== What is required ==
Please copy every line of the listing below word for word, leaving out the pictures.

--*--

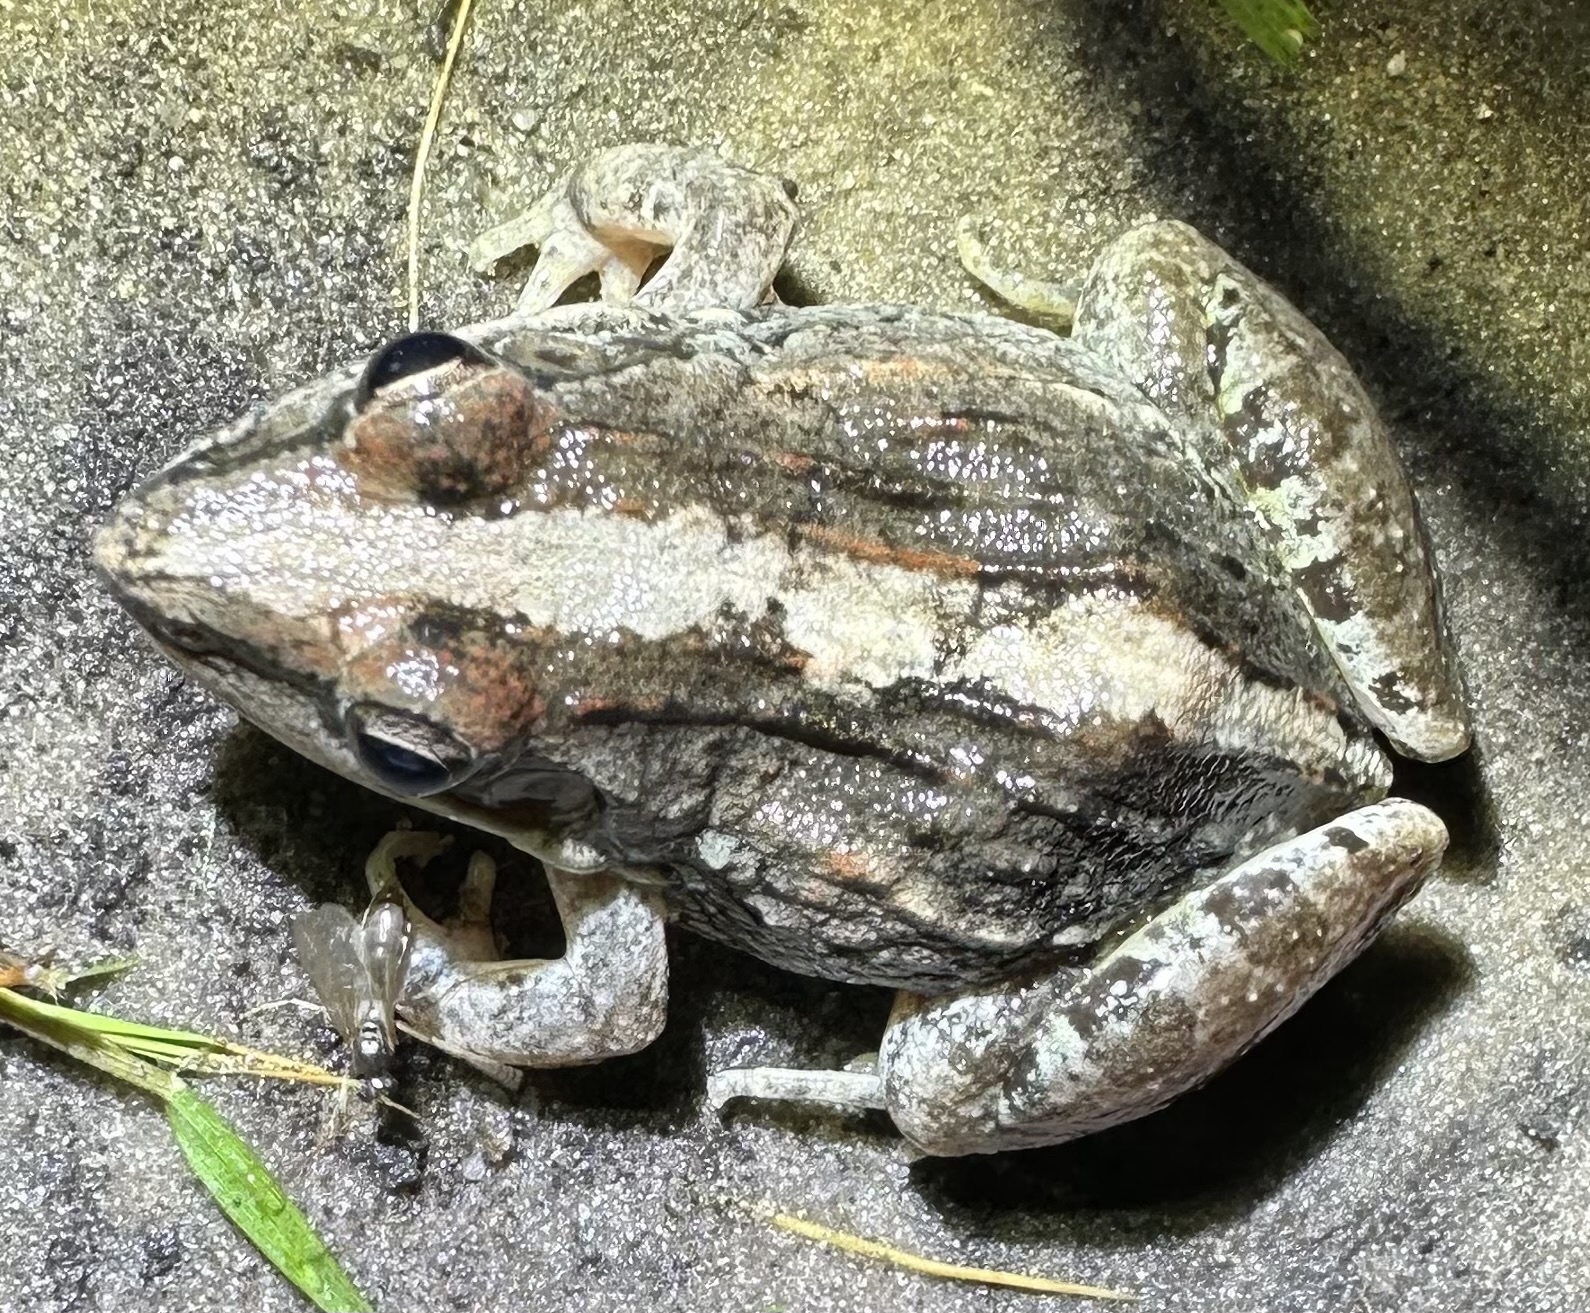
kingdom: Animalia
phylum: Chordata
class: Amphibia
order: Anura
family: Ptychadenidae
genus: Ptychadena
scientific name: Ptychadena mossambica
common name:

--*--

== Result of the task ==
kingdom: Animalia
phylum: Chordata
class: Amphibia
order: Anura
family: Ptychadenidae
genus: Ptychadena
scientific name: Ptychadena mossambica
common name:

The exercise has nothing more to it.